The main grape variety planted is Semillon (70%) followed by Sauvignon Blanc (20%) and Muscadelle (5%). The Semillon has a high resistance to mildew and odium which is an advantage in the area. Once ripe, the beautiful golden bunches with their thick skins will develop the famous botrytis, which grows well on this variety concentrating the sugar in the grains. The botrytis also develops well on the Sauvignon Blanc but the variety is often used for the acidic balance it brings to the wine, therefore sometimes harvested a little earlier. As for the Muscadelle, it is not often used in the blend as it has very poor resistance to odium and grey rot. Sauternes wines are characterised by the balance between the sweetness and acidity, which is very important, considering the residual sugar can reach over 180g/l. Some common flavours include apricots, honey, peaches, white flowers, also toast and vanilla when aged in oak barrels, flavours of iodine are also sometimes present resulting from the shell limestone soils. In general, the wines of Barsac can be distinguished from other Sauternes by being a little drier with a lighter body.

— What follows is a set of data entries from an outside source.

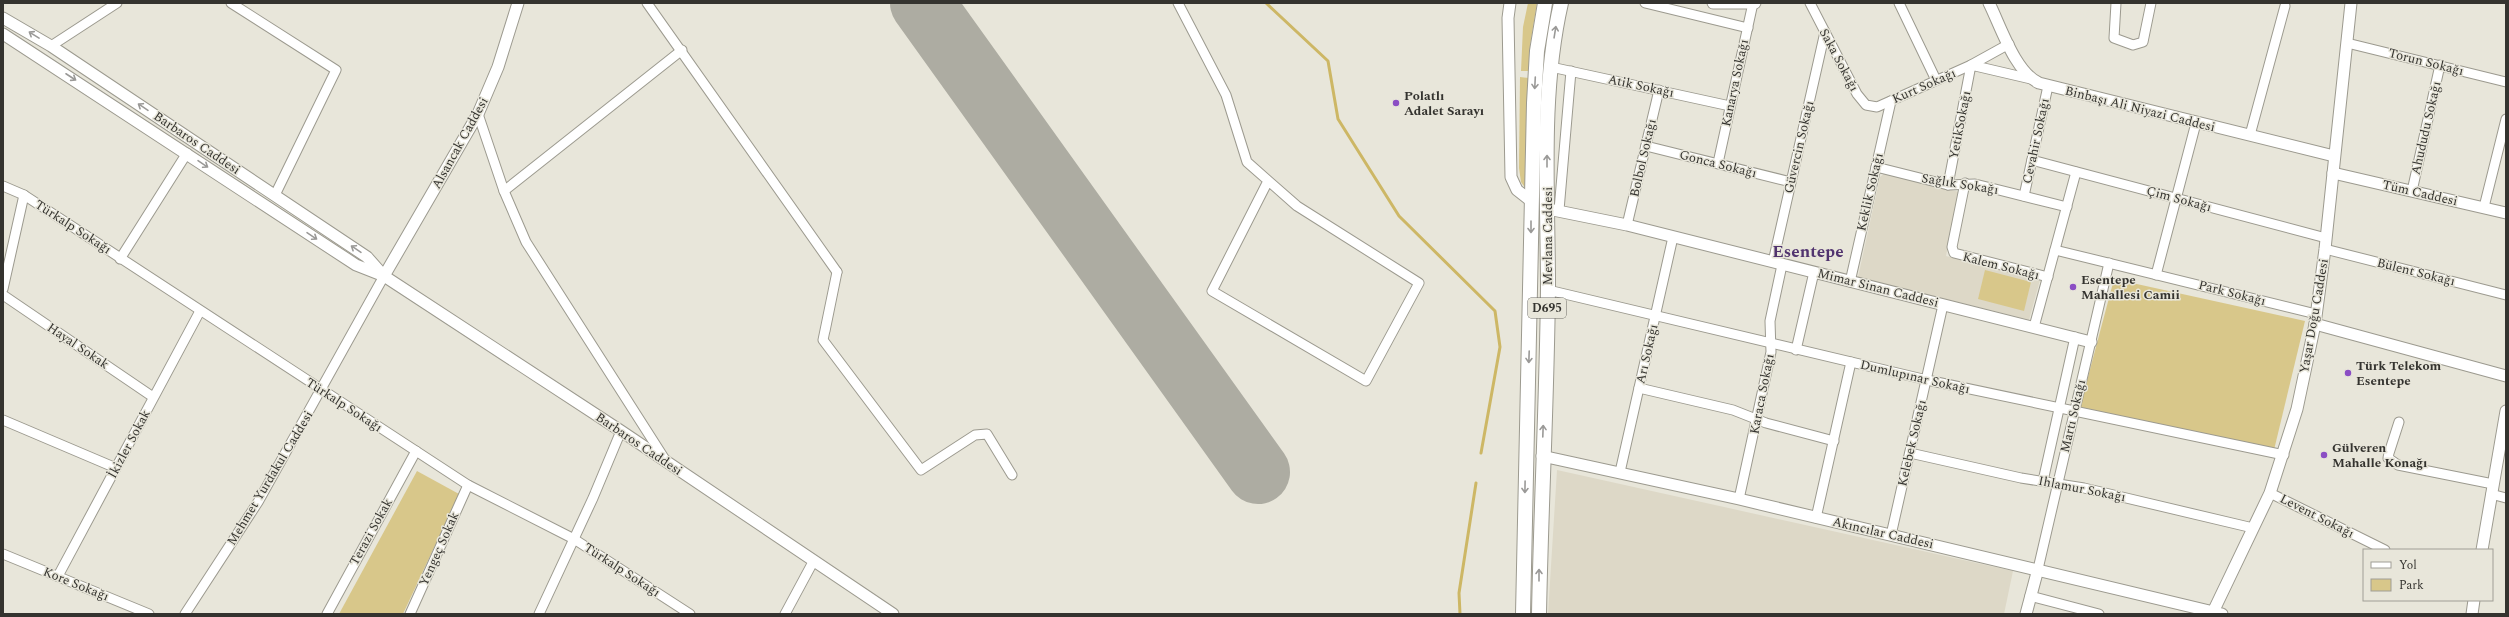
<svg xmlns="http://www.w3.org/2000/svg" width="2509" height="617" font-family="Spectral,serif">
<rect width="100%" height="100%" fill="#e8e6da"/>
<g fill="#ddd8c7">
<path d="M 1885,173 L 1959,192 L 1946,256 L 2040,280 L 2029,320 L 1858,277 L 1880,177 Z"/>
<path d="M 1557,470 L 2013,571 L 2004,614 L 1548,614 Z"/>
</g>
<g fill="#d8c78a">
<path d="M 1528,3 L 1537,3 L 1530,46 L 1529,71 L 1521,71 L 1523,27 Z"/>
<path d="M 1520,77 L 1529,78 L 1526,189 L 1521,182 L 1519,168 Z"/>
<path d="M 1985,270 L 2031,282 L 2024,311 L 1978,299 Z"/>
<path d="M 2114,279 L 2305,321 L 2274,450 L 2080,407 Z"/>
<path d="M 417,471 L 459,494 L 403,614 L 339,614 Z"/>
</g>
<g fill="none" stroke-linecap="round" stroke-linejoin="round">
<g stroke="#cdb765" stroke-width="3">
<path d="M 1266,3 L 1328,61 L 1338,119 L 1399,216 L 1495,311 L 1500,347 L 1481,453"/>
<path d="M 1460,614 L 1459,593 L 1476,483"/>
</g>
<path stroke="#adaca2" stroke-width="64" d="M 922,3 L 1258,472"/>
<g stroke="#9c9a8f" stroke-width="11">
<g id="minor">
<path d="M 231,3 L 336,70 L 275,195"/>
<path d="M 647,3 L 837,272"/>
<path d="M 1178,3 L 1226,95 L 1247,162 L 1297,206 L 1419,283 L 1366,381 L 1212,291 L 1268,181"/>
<path d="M 1645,3 L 1748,28"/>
<path d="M 1810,3 L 1857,94 L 1866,105 L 1877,107 L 1971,65 L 2009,44"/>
<path d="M 1899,3 L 1936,80"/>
<path d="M 2116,3 L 2114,38 L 2133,45 L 2143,42 L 2151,3"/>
<path d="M 2347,43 L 2506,82"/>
<path d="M 51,46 L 117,3"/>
<path d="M 1551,67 L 1730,106"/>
<path d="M 478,114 L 504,191 L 526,242 L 664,458"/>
<path d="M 2250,135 L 2285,6"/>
<path d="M 1646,146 L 1791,182"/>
<path d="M 2032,160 L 2326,238"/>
<path d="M 1718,163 L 1753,3"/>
<path d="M 1876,167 L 1948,185 L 1975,184 L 2067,207"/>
<path d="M 1965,183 L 1952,247 L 1954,253 L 2048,277"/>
<path d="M 1948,185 L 1971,65 L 2031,79"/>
<path d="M 3,186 L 24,195 L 468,485 L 574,539 L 690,614"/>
<path d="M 504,191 L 682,50"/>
<path d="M 2412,191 L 2440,65"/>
<path d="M 2024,196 L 2048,86"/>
<path d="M 2484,207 L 2506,119"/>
<path d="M 1559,210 L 1571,71"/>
<path d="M 1627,225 L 1659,90"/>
<path d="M 2325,249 L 2506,295"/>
<path d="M 2055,250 L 2316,314"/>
<path d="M 120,259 L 187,153"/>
<path d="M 1773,262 L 1825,32"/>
<path d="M 2156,275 L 2196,123"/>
<path d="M 1850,282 L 1891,101"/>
<path d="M 3,289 L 24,195"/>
<path d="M 1548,290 L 1927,380 L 2284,455"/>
<path d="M 3,295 L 153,397"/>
<path d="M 2034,327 L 2076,172"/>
<path d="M 825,331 L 837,272 L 823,340 L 921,470 L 975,435 L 987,434 L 1012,475"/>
<path d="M 1796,350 L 1814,272"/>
<path d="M 1639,388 L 1733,410 L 1766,423 L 1834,441"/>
<path d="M 3,420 L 116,468"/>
<path d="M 2399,422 L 2389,453 L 2388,458 L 2398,465 L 2493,484"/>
<path d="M 1910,453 L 2021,478 L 2084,488 L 2253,528"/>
<path d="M 1620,472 L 1673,237"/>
<path d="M 2043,481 L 2075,337"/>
<path d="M 2270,493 L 2385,550"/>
<path d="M 2491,494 L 2506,498"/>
<path d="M 1739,499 L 1771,352 L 1770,321 L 1782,265"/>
<path d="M 1816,518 L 1851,362"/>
<path d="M 1891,535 L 1943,305"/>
<path d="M 3,554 L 149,614"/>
<path d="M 2038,569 L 2109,263"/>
<path d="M 58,576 L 200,311"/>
<path d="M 2030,596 L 2099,614"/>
<path d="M 185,614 L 258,502 L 384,276"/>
<path d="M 327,614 L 416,451"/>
<path d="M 410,614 L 468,485"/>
<path d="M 539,614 L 593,498 L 621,431"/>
<path d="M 785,614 L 813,562"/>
</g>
</g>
<g stroke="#9c9a8f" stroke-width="13">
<g id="tertiary">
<path d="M 1510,3 L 1508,18 L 1511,177 L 1517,190 L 1531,201"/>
<path d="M 1713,3 L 1755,3"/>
<path d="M 1989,3 C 2001,27 2015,72 2039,83 L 2334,156"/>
<path d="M 3,18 L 51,46 L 367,257 L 382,274"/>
<path d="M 3,34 L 356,265 L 384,276 L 621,431 L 893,614"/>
<path d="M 2333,173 L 2506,213"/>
<path d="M 1548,209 L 1627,225 L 2091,342"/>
<path d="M 384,276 L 478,114 L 498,67 L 518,3"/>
<path d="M 2315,324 L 2506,376"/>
<path d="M 1542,456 L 1739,499 L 2222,614"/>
<path d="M 2482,550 L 2506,411"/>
<path d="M 2213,612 L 2270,493 L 2297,409 L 2315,324 L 2325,249 L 2351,3"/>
<path d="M 2026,614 L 2038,569"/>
<path d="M 2472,614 L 2474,600"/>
</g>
</g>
<g stroke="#9c9a8f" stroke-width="16">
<g id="primary">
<path d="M 1523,614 L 1534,103 L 1537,51 L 1545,3"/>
<path d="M 1539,614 C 1541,505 1547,397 1548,288 C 1548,194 1540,95 1561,3"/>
</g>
</g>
<use href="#minor" stroke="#fff" stroke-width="9"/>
<use href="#tertiary" stroke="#fff" stroke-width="11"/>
<use href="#primary" stroke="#fff" stroke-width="14"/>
</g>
<defs><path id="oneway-shaft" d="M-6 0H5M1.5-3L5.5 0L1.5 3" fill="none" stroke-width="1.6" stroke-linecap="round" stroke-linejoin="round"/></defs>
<g stroke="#9a9997">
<use href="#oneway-shaft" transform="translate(1555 32) rotate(-81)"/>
<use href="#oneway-shaft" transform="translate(34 35) rotate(-148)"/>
<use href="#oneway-shaft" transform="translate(71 77) rotate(33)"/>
<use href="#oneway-shaft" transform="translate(1535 83) rotate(93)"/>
<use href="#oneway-shaft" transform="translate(143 107) rotate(-146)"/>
<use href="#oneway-shaft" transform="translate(1547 161) rotate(-90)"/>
<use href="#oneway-shaft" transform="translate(203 164) rotate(34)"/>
<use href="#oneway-shaft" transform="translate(1531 227) rotate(90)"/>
<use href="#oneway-shaft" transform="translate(312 236) rotate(34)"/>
<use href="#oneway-shaft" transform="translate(356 249) rotate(-146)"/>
<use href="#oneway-shaft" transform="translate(1529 357) rotate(92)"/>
<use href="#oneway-shaft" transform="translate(1543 431) rotate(-88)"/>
<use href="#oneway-shaft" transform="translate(1525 487) rotate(91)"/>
<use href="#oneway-shaft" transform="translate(1539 575) rotate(-90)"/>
</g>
<g fill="#8b4ec4" stroke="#e8e6da" stroke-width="1.5">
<circle cx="1396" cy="103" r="4"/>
<circle cx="2073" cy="287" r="4"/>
<circle cx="2348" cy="373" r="4"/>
<circle cx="2324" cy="455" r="4"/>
</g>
<g text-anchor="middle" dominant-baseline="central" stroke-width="3" stroke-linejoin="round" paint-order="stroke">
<rect fill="#e8e6da" stroke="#6a6962" stroke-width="1" x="1528" y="298" width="38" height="20" rx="3"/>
<g font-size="12" font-weight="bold" fill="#34332f">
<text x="1547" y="308">D695</text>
</g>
<g font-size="13" fill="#34332f" stroke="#e8e6da">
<text transform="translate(1839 60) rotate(62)">Saka Sokağı</text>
<text transform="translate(2426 62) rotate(14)">Torun Sokağı</text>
<text transform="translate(1735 83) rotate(-78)">Kanarya Sokağı</text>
<text transform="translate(1641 86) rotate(12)">Atik Sokağı</text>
<text transform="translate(1924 86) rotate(-24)">Kurt Sokağı</text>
<text transform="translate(2140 109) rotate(14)">Binbaşı Ali Niyazi Caddesi</text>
<text transform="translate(1960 125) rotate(-79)">YetikSokağı</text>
<text transform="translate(2426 128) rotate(-77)">Ahududu Sokağı</text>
<text transform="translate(2036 141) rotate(-78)">Cevahir Sokağı</text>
<text transform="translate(197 143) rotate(34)">Barbaros Caddesi</text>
<text transform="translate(460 143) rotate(-61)">Alsancak Caddesi</text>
<text transform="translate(1799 147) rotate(-77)">Güvercin Sokağı</text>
<text transform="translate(1643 158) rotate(-77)">Bolbol Sokağı</text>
<text transform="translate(1718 164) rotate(14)">Gonca Sokağı</text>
<text transform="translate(1960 184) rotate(9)">Sağlık Sokağı</text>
<text transform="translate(1870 192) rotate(-77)">Keklik Sokağı</text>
<text transform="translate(2420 193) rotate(13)">Tüm Caddesi</text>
<text transform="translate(2179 199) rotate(15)">Çim Sokağı</text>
<text transform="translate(73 227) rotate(33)">Türkalp Sokağı</text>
<text transform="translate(1548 236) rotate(-90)">Mevlana Caddesi</text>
<text transform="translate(2001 266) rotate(14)">Kalem Sokağı</text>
<text transform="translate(2416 272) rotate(14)">Bülent Sokağı</text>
<text transform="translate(1878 288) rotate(14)">Mimar Sinan Caddesi</text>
<text transform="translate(2232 293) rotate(14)">Park Sokağı</text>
<text transform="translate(2314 316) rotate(-80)">Yaşar Doğu Caddesi</text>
<text transform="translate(78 346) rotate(34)">Hayal Sokak</text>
<text transform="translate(1647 354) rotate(-77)">Arı Sokağı</text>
<text transform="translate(1915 377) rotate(13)">Dumlupınar Sokağı</text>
<text transform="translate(1762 394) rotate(-79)">Karaca Sokağı</text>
<text transform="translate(344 405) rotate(33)">Türkalp Sokağı</text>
<text transform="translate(2073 416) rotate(-77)">Martı Sokağı</text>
<text transform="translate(1912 443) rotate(-77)">Kelebek Sokağı</text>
<text transform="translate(129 444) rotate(-62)">İkizler Sokak</text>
<text transform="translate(639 444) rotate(34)">Barbaros Caddesi</text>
<text transform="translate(270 478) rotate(-59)">Mehmet Yurdakul Caddesi</text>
<text transform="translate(2082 489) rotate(11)">Ihlamur Sokağı</text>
<text transform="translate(2317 516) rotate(27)">Levent Sokağı</text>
<text transform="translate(371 532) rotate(-61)">Terazi Sokak</text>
<text transform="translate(1883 533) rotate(13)">Akıncılar Caddesi</text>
<text transform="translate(439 549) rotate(-66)">Yengeç Sokak</text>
<text transform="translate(622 570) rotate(33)">Türkalp Sokağı</text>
<text transform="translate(76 584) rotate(22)">Kore Sokağı</text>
</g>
<g font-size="13" font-weight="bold" fill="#34332f" stroke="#e8e6da" text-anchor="start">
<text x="1404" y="96">Polatlı<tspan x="1404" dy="15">Adalet Sarayı</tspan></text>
<text x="2081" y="280">Esentepe<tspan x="2081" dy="15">Mahallesi Camii</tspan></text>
<text x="2356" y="366">Türk Telekom<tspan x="2356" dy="15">Esentepe</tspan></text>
<text x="2332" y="448">Gülveren<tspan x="2332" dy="15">Mahalle Konağı</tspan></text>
</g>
<g font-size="17" font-weight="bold" fill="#51346f" stroke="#e8e6da">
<text x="1808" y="252">Esentepe</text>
</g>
</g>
<rect width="2509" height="617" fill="none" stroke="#34332f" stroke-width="8"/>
<rect x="2363" y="549" width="130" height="52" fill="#e8e6da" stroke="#a09e96"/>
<rect x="2371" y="562" width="20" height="6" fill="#ffffff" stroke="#a09e96"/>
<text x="2399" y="569" font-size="12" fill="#34332f">Yol</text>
<rect x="2371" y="579" width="20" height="12" fill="#d8c78a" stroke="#a09e96"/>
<text x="2399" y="589" font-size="12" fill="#34332f">Park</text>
</svg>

Sauternes typically starts out with a golden, yellow colour that becomes progressively darker such as a copper coin as it ages. Some wine critics, believe that only once the wine as reached this copper colour can it start to develop its more complex and mature flavours. Depending on the wine, this maturity may be reached after two or three decades while others may take 50+ years to reach their full potential. Some wines in exceptional vintages will even have a potential to age over a century, such as the famous Château d’Yquem.

Climate
Like most of the Bordeaux wine region, the Sauternes and Barsac area have a maritime climate which brings the viticultural hazards of autumn frost, hail and rains that can ruin an entire vintage. The area benefits from a special local climatic condition which is mainly due to the Ciron tributary. The Ciron creek which originates from the pine forest of "Les Landes", creates a micro-climate with its cooler waters that flow into the warmer waters of the Garonne. In the autumn, when the climate is warm and dry, the different water temperatures between the two at their meeting point produce a mist that descends upon the vineyards from evening to late morning. This condition promotes the development of the botrytis cinerea. By mid day, the warm sun will help dissipate the mist and dry the grapes to keep them from developing a less favorable rot known as the gray rot.